Stored items
═══

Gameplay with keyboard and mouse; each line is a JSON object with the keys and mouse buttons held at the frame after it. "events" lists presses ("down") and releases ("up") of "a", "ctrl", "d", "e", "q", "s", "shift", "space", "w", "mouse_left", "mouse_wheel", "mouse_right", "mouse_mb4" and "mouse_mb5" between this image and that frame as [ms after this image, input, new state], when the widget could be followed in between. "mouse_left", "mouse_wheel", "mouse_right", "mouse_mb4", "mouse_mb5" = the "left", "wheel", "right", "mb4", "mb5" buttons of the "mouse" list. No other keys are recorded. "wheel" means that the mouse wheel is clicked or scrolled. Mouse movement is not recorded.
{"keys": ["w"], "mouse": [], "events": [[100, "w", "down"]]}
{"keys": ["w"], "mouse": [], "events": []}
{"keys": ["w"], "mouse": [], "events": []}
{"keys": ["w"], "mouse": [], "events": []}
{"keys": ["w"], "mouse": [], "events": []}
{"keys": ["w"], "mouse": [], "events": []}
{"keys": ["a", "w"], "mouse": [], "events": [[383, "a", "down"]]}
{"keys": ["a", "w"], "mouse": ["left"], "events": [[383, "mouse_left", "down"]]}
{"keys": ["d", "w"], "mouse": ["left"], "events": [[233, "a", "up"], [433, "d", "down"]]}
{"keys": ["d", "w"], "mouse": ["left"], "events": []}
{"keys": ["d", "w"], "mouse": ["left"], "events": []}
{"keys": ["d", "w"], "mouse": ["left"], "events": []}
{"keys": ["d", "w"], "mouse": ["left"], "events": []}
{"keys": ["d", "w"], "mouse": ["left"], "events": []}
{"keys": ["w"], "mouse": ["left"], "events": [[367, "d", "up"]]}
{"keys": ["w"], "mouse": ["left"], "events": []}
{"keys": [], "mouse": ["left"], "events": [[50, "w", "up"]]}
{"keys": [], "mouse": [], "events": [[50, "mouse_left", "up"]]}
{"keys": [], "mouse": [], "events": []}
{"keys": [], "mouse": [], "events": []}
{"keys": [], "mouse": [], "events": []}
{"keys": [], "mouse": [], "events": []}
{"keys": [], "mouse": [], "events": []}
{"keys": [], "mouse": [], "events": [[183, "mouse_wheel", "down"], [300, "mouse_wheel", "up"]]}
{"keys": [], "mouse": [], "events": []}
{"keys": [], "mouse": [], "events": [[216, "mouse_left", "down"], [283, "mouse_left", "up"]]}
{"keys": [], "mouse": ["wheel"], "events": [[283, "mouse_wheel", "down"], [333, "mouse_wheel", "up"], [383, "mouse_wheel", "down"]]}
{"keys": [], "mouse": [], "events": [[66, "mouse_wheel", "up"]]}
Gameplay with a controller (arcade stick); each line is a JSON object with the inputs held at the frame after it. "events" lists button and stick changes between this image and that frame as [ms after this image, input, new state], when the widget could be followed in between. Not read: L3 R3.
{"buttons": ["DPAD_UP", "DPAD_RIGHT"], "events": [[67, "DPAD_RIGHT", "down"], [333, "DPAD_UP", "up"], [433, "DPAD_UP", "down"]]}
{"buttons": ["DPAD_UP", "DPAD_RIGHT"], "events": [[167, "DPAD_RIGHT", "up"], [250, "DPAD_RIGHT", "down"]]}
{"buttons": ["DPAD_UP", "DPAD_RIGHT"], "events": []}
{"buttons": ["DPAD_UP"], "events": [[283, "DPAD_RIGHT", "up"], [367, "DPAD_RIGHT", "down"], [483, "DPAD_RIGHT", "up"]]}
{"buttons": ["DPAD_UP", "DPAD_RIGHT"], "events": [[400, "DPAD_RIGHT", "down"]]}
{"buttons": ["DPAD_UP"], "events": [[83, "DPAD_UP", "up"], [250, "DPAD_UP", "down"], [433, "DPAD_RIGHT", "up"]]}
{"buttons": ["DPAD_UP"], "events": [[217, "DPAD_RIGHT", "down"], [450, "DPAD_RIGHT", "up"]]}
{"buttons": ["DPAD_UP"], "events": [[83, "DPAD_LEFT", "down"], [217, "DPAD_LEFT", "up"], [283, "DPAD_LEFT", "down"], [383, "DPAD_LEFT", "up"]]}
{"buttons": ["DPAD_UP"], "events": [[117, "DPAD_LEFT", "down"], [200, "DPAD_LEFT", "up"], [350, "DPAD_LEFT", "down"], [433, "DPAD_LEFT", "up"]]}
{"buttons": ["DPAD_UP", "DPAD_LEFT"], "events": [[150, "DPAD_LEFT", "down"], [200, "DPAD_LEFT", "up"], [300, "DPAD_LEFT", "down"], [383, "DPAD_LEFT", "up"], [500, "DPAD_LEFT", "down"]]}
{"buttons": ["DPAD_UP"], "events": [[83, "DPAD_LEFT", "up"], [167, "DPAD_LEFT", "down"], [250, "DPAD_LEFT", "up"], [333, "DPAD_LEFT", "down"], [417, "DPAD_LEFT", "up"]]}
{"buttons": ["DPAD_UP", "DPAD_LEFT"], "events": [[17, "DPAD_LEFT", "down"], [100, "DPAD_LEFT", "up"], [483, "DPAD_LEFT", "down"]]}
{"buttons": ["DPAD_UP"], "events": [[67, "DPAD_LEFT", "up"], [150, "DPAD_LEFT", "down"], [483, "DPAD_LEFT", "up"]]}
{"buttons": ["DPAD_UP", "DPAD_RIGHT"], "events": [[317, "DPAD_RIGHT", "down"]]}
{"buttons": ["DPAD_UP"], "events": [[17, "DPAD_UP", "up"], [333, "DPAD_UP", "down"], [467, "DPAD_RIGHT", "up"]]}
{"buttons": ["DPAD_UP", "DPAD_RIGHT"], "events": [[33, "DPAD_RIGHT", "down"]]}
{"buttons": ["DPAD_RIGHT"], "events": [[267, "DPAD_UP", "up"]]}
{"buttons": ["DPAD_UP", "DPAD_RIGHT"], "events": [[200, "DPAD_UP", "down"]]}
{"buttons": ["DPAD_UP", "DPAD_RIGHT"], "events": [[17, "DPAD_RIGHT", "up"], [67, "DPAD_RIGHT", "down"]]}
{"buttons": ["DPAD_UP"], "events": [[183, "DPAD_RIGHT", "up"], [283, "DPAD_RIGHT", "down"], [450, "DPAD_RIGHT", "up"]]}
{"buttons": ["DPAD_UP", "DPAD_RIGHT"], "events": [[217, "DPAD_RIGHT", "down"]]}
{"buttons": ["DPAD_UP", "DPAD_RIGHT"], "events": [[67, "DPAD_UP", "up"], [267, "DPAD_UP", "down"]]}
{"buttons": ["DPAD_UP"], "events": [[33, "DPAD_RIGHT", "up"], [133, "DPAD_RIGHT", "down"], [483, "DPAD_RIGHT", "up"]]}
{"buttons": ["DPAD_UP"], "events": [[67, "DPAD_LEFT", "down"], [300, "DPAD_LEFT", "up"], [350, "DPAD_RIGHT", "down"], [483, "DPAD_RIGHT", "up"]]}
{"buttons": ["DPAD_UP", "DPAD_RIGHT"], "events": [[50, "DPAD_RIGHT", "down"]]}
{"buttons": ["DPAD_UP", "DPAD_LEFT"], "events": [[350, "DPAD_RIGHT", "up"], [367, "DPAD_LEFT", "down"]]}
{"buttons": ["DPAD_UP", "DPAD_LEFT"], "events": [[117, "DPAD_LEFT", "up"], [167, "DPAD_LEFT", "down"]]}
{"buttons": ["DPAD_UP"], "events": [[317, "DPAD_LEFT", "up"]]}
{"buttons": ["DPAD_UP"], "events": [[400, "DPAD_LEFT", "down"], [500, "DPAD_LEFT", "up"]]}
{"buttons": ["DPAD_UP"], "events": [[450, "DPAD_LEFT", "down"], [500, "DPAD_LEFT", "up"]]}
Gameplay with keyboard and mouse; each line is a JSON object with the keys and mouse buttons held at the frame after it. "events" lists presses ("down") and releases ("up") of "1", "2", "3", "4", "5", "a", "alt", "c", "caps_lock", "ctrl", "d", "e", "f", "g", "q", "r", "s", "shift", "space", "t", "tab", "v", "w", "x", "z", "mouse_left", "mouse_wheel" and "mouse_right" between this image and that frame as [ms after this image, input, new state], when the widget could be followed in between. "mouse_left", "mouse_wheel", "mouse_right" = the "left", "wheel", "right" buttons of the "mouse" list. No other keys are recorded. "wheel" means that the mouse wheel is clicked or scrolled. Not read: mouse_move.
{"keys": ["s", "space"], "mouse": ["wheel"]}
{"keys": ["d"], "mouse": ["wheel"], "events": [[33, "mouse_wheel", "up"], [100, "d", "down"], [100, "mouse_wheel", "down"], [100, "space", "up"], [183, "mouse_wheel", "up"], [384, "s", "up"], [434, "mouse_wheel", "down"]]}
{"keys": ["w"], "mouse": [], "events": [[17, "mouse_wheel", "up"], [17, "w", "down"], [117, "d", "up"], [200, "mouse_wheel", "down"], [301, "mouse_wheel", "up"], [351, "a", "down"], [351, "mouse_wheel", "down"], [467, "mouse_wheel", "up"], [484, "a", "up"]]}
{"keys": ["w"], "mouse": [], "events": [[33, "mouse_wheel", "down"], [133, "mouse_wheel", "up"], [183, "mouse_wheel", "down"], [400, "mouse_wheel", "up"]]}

═══

TRY IT.
Only a number should be given in reply: how many lines in the entries above hold "read".

RESULT FOR THIS TASK.
2